Par Marion THIBAUT.

Malgré l’arrivée de nouveaux dirigeants, certaines concessions et une apparente volonté d’apaisement, le Canada reste la cible privilégiée des offensives douanières de Donald Trump, balloté au gré des revirements du président américain.

Les deux grands voisins nord-américains sont en pleine négociation pour conclure d’ici le 21 juillet un nouvel accord commercial. Mais cela se fait dans la douleur pour le Canada.

Le président américain a menacé jeudi soir d’imposer 35 % de surtaxe sur les produits canadiens à partir du 1er août. Cela ne concernerait toutefois pas les produits entrant aux Etats-Unis dans le cadre de l’accord de libre-échange Canada-Etats-Unis-Mexique (ACEUM), selon une source proche à l’AFP.

“Un accord est évidemment toujours possible mais cela montre à quel point il est difficile pour le gouvernement canadien de négocier avec le président américain”, estime auprès de l’AFP Daniel Béland, professeur de sciences politiques à l’Université McGill de Montréal.

-Six mois de montagnes russes-

Principal partenaire commercial et allié depuis des décennies des Etats-Unis, le Canada a été, avec le Mexique, la première cible de l’offensive commerciale du président Donald Trump depuis son retour à la Maison Blanche.

Le Canada est ressorti bouleversé par ces premières attaques, d’autant plus que l’inimitié entre Donald Trump et Justin Trudeau, le Premier ministre canadien à ce moment-là, semblait ajouter de l’huile sur le feu.

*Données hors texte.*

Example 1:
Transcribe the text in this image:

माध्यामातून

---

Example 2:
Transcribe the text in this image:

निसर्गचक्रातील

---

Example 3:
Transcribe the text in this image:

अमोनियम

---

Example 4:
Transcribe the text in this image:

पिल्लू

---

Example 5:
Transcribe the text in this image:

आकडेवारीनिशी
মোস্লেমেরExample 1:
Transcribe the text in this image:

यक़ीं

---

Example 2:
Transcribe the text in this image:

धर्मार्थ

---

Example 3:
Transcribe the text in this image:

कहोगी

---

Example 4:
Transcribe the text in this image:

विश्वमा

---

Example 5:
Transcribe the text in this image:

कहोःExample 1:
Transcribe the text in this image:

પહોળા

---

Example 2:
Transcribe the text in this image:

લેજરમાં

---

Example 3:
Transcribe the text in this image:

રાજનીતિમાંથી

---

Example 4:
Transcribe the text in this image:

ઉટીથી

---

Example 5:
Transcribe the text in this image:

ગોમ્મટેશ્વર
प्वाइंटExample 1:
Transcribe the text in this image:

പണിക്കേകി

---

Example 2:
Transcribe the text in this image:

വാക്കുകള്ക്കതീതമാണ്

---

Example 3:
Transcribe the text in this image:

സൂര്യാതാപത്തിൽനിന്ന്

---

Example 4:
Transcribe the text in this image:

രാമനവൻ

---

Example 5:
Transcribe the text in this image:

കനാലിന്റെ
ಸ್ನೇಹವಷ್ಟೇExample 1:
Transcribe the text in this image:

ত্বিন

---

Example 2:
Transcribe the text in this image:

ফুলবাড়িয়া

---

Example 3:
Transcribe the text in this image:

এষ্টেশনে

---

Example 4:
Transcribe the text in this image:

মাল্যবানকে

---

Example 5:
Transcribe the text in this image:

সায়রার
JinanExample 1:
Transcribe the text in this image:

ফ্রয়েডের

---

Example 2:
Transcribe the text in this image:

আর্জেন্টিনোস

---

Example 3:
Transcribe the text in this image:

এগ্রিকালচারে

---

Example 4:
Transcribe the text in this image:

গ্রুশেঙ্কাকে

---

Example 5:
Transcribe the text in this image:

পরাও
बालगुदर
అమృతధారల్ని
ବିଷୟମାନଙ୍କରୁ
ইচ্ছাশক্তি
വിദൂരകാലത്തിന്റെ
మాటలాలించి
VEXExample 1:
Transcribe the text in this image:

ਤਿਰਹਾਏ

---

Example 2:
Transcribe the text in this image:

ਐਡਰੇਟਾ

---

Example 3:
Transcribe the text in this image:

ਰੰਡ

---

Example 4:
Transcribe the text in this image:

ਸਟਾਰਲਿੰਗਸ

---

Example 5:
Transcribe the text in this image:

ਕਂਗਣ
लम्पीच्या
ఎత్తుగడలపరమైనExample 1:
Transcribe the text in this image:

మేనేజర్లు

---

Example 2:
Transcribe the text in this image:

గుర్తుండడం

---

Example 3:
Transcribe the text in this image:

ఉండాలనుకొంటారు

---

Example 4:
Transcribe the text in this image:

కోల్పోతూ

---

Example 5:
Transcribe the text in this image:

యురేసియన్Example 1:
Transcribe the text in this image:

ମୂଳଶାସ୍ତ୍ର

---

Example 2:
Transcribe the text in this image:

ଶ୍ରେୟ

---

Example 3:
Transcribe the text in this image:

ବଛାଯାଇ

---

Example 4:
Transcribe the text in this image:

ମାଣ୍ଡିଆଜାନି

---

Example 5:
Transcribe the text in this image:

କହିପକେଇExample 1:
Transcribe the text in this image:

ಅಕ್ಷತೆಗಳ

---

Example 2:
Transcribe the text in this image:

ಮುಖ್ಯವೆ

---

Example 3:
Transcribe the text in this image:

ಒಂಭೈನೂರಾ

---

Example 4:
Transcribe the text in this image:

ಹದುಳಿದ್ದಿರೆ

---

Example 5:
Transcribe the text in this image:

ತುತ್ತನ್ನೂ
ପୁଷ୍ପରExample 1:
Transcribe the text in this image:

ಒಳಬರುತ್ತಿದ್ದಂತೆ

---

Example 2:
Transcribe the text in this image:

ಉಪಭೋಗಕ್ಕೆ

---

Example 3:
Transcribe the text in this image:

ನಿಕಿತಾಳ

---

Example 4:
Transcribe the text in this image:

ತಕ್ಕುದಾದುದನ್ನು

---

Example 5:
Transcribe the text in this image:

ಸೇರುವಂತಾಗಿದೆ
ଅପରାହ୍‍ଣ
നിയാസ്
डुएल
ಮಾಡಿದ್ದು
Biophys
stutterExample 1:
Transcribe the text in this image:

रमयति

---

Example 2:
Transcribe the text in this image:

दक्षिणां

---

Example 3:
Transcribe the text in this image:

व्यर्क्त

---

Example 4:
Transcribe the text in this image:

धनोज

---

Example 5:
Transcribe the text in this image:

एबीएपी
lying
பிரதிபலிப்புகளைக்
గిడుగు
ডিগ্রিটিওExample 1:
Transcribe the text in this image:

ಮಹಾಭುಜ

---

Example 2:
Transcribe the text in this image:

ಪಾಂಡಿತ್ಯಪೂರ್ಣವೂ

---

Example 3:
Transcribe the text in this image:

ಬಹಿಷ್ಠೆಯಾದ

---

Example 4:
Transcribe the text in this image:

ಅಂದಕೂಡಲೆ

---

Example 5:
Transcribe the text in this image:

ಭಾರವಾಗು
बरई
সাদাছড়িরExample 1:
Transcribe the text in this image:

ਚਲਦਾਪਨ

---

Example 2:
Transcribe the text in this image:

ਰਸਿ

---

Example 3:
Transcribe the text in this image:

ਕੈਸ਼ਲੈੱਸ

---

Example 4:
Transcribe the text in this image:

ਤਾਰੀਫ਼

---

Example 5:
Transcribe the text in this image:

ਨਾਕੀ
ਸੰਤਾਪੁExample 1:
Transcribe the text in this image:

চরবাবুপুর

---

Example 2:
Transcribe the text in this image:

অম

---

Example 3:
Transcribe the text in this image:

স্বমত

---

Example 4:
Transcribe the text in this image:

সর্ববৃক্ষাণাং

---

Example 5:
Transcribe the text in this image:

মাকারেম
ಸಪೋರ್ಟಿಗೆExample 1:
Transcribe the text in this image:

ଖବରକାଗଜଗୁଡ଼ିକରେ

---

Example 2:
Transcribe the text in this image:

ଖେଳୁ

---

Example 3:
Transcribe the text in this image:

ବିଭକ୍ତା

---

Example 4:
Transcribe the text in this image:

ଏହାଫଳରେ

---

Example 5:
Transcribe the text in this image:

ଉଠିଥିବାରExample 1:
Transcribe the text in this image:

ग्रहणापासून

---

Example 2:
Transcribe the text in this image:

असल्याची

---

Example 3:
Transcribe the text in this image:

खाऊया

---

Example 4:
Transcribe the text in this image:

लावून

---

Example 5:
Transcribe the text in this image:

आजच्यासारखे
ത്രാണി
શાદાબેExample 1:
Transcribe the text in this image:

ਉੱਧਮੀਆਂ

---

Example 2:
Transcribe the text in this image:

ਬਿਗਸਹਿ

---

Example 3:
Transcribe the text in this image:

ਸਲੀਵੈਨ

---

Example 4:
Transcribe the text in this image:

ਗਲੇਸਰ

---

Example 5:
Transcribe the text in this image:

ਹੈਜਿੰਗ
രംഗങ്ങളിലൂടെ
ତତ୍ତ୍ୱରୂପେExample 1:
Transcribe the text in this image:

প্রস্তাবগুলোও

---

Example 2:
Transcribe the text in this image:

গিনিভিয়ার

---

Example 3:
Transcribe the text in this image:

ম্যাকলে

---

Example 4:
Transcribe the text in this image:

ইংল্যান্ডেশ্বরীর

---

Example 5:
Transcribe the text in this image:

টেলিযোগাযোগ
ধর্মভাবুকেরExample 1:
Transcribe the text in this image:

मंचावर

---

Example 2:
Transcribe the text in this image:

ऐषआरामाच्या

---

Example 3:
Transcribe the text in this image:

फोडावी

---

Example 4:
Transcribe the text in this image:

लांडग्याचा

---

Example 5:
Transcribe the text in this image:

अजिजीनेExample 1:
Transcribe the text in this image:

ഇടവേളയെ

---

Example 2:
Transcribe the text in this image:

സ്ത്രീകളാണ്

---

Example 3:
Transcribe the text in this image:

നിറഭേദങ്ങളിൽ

Mais l’espoir est un peu revenu au nord de la frontière avec l’élection de Mark Carney qui a succédé à Justin Trudeau en promettant aux Canadiens de tenir tête à Donald Trump.

Depuis la victoire électorale du Canadien fin avril, les deux hommes ont eu deux échanges plutôt courtois en quelques semaines, une première fois dans le bureau ovale en mai puis lors du sommet du G7 dans l’ouest canadien en juin. Beaucoup d’observateurs ont cru qu’une nouvelle ère s’ouvrait, saluant les qualités de diplomate et de négociateurs de Mark Carney.

C’est lors de leur deuxième rencontre qu’ils sont convenus de signer un accord commercial avant le 21 juillet. Mais nouveau coup de tonnerre fin juin : Donald Trump annonce mettre un terme aux négociations, mécontent de l’entrée en vigueur au Canada d’une taxe visant les géants de la tech. Deux jours plus tard, Ottawa renonce à cette redevance pour permettre la reprise des discussions de nouveau chamboulées par l’annonce de jeudi.

-Ne pas surréagir-

Ces derniers temps, le gouvernement canadien se garde de réagir à chaque déclaration de Donald Trump. Jeudi soir, Mark Carney s’est donc contenté de redire qu’il travaille “sans relâche” pour défendre “les travailleurs et les entreprises” canadiens.

Néanmoins dans le pays, le style de négociation de Donald Trump “à base de menaces” provoque des réactions contrastées : “il y a des gens qui veulent une réponse forte quand d’autres souhaitent continuer à discuter”, explique M. Béland.

xDepuis le début de ce bras de fer, le Canada a répliqué en imposant également des surtaxes douanières sur certains produits américains.

Pour Philippe Bourbeau, professeur à l’Université HEC Montréal, il faut observer la “stratégie globale derrière”.

“On peut critiquer la brutalité des annonces et le fait que cela se fasse au grand jour mais c’est une tactique de négociation”, analyse-t-il, rappelant que la relation entre les deux pays est “asymétrique”. “Il est illusoire de penser que c’est une négociation entre deux acteurs de taille équivalente. Le Canada devra sûrement donner davantage pour un accord”.

Avant l’arrivée de Donald Trump, la part des exportations canadiennes vers les États-Unis représentaient les trois quarts du total des marchandises exportées. Un chiffre qui est passé à 68% en mai, l’une des proportions les plus faibles jamais enregistrées.

“Nous sommes les boucs-émissaires de Donald Trump”, constate Geneviève Tellier, professeure de sciences politiques à Ottawa.

“Il nous voit vulnérables et donc il accentue la pression. Il se dit sûrement que c’est avec nous qu’il pourrait remporter la grande victoire qu’il désire sur les droits de douane”.